Die Maßnahmen treffen jedoch gezielt politische Kritik an der Regierung und Premierminister Modi, zuletzt im Kontext von Indiens Nahost-Diplomatie oder historischen Bauernprotesten. Besonders problematisch ist die Praxis, ganze Konten statt einzelner Posts zu sperren, was als weitreichende präventive Zensur wirkt. Die Regierung nutzt systematisch Notfall- und Geheimhaltungsklauseln, um Anhörungen und Begründungen zu umgehen.
Juristisch wird dies stark kritisiert. Der indische Supreme Court hatte das Gesetz nur unter der Bedingung strenger verfahrensrechtlicher Schutzmaßnahmen gebilligt. Ein kürzliches Urteil des Karnataka High Court weicht diesen Schutz nun jedoch auf, indem es Massensperrungen und Geheimhaltung legitimiert. Der Text warnt, diese Sperrbefugnisse operierten "weitgehend außerhalb der öffentlichen Kontrolle" und erzeugten einen gefährlichen Chilling Effect, der zur Selbstzensur führt. Ein Verfahren vor dem Supreme Court im März 2025 könnte über dieses Regime entscheiden.
## Einordnung
Der Text nimmt eine rechtsstaatliche Perspektive ein und beleuchtet die Aushöhlung der Meinungsfreiheit durch exekutive Übermacht. Die Sichtweise der Regierung, die diese Maßnahmen mit Sicherheitsinteressen rechtfertigen würde, wird weitgehend ausgeblendet. Der Fokus liegt klar auf den digitalen Bürgerrechten.

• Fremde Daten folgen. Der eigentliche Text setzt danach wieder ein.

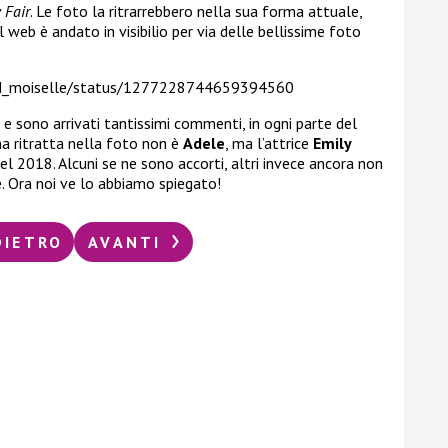
 Fair
. Le foto la ritrarrebbero nella sua forma attuale,
l web è andato in visibilio per via delle bellissime foto
xd_moiselle/status/1277228744659394560
 e sono arrivati tantissimi commenti, in ogni parte del
na ritratta nella foto non è
Adele
, ma l’attrice
Emily
el 2018. Alcuni se ne sono accorti, altri invece ancora non
 Ora noi ve lo abbiamo spiegato!
DIETRO
AVANTI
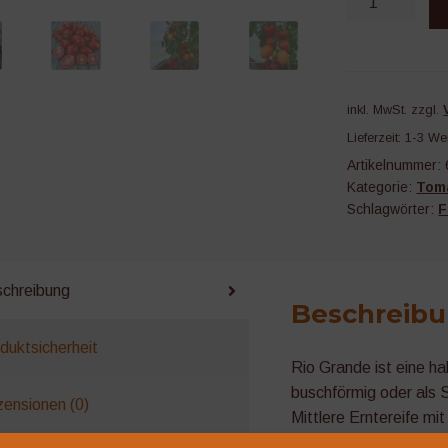
Grande
Menge
inkl. MwSt.
zzgl.
Lieferzeit:
1-3 We
Artikelnummer:
Kategorie:
Tom
Schlagwörter:
F
chreibung
Beschreib
duktsicherheit
Rio Grande ist eine h
buschförmig oder als 
ensionen (0)
Mittlere Erntereife mit
dickfleischigen, sehr 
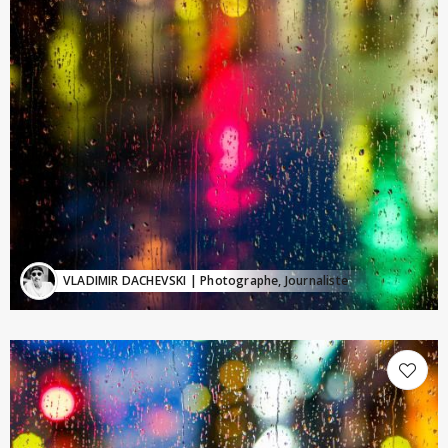
VLADIMIR DACHEVSKI
| Photographe, Journaliste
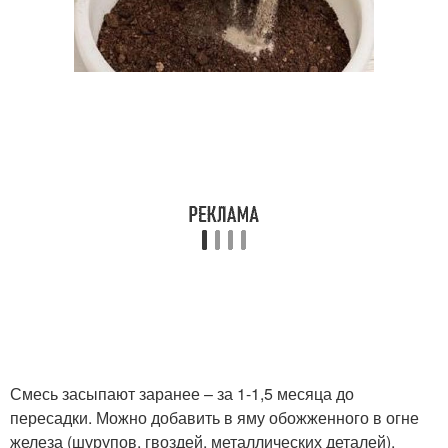
Смесь засыпают заранее – за 1-1,5 месяца до
пересадки. Можно добавить в яму обожженного в огне
железа (шурупов, гвоздей, металлических деталей).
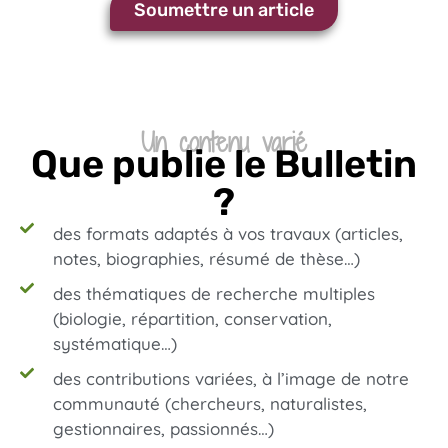
Soumettre un article
Un contenu varié
Que publie le Bulletin
?
des formats adaptés à vos travaux (articles,
notes, biographies, résumé de thèse…)
des thématiques de recherche multiples
(biologie, répartition, conservation,
systématique…)
des contributions variées, à l’image de notre
communauté (chercheurs, naturalistes,
gestionnaires, passionnés…)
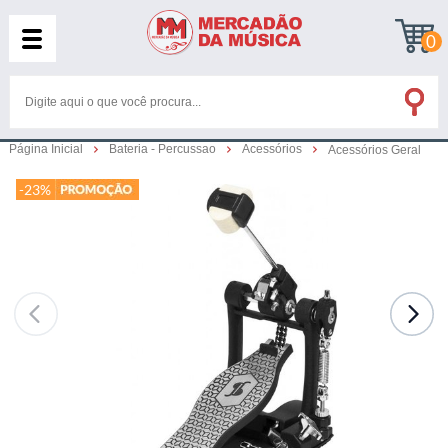
0
Página Inicial
Bateria - Percussao
Acessórios
Acessórios Geral
-23%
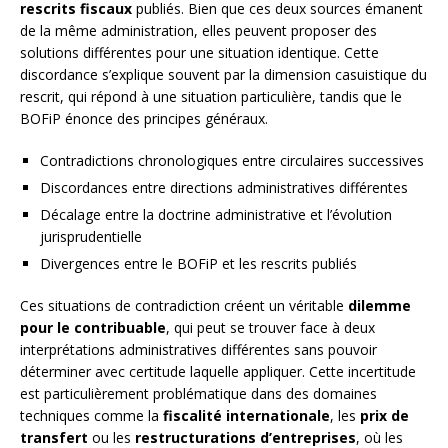
rescrits fiscaux
publiés. Bien que ces deux sources émanent
de la même administration, elles peuvent proposer des
solutions différentes pour une situation identique. Cette
discordance s’explique souvent par la dimension casuistique du
rescrit, qui répond à une situation particulière, tandis que le
BOFiP énonce des principes généraux.
Contradictions chronologiques entre circulaires successives
Discordances entre directions administratives différentes
Décalage entre la doctrine administrative et l’évolution
jurisprudentielle
Divergences entre le BOFiP et les rescrits publiés
Ces situations de contradiction créent un véritable
dilemme
pour le contribuable
, qui peut se trouver face à deux
interprétations administratives différentes sans pouvoir
déterminer avec certitude laquelle appliquer. Cette incertitude
est particulièrement problématique dans des domaines
techniques comme la
fiscalité internationale
, les
prix de
transfert
ou les
restructurations d’entreprises
, où les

Der Beitrag warnt fundiert vor einer Autokratisierung, bei der juristische Grauzonen genutzt werden, um Dissidenz mundtot zu machen. Die Argumentation zeigt schlüssig, wie Gerichte den höchstrichterlichen Schutz aushebeln.
Für Leser:innen, die sich für Verfassungsrecht und globale Demokratien interessieren, ist der Text sehr lesenswert. Er bietet eine präzise Fallstudie zur Erosion von Freiheitsrechten im Netz.